The chestnut weaver (Ploceus rubiginosus) is a species of bird in the family Ploceidae.
It is found in eastern and south-western Africa. They can typically be found in Kenya, Botswana, Ethiopia, Somalia, Uganda, Tanzania, Angola, and Namibia. Chestnut Weavers are considered locally abundant and of least concern. It is a nomadic as well as residential species that moves in response to rainfall and food availability.

== Distribution and habitat ==
Its general habitat is dry. It can be found in shrubland and thornveld, typically below 1,500 Meters. Colonies of Chestnut Weavers can be found near Nairobi and on the Laikipia Plateau in Kenya, but only when there is good rain, they will also appear further South in Kenya, in Tsavo, from October to April.

== Breeding ==
It is often seen in flocks, which is because they are colonial breeders; many birds nest together in one area. They breed in October in Ethiopia, in May in Somalia, May to July in Uganda, April to July in Kenya, as well as November in the northern arid region, March to April in Tanzania, April in Angola, and December to May in Namibia. Sometimes they will extend their breeding grounds into northwestern Botswana, being found in the Ngamiland District during years of good rain.

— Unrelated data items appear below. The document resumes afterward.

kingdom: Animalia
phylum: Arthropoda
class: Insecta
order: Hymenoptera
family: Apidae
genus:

== Relationship with humans ==
During their breeding season, they are seen as pests by farmers because they form large colonies and destroy crops. In Kenya, they have been known to destroy Bulrush Millet and are considered a threat to the Millet, Sorghum, and rice grains.

== Description ==
Both the male and female look different from one another. The non-breeding male has dull red eyes, a grayish-brown head, with the rest of his body being an ombre of dark orange to a brighter orange; its wings are covered in black and beige colors, and it has a long brown tail. The female is a pale brown, with yellow coloring around their dark eyes, it has black edges around the feathers of its wings, and a brown tail. The female is also smaller; the male is 28-37 g, and the female is 25-31 g. It has a distinct song, it is a harsh, sizzling sound with occasional high-pitched chirps.

== Feeding and foraging ==
Their diet consists of seeds, grasses, cultivated grains, insects such as termites, and the nectar of aloes. Young chestnut weavers usually only eat insects such as caterpillars, grasshoppers, and crickets. They also forage in small groups, catching insects through the air or foraging on the ground.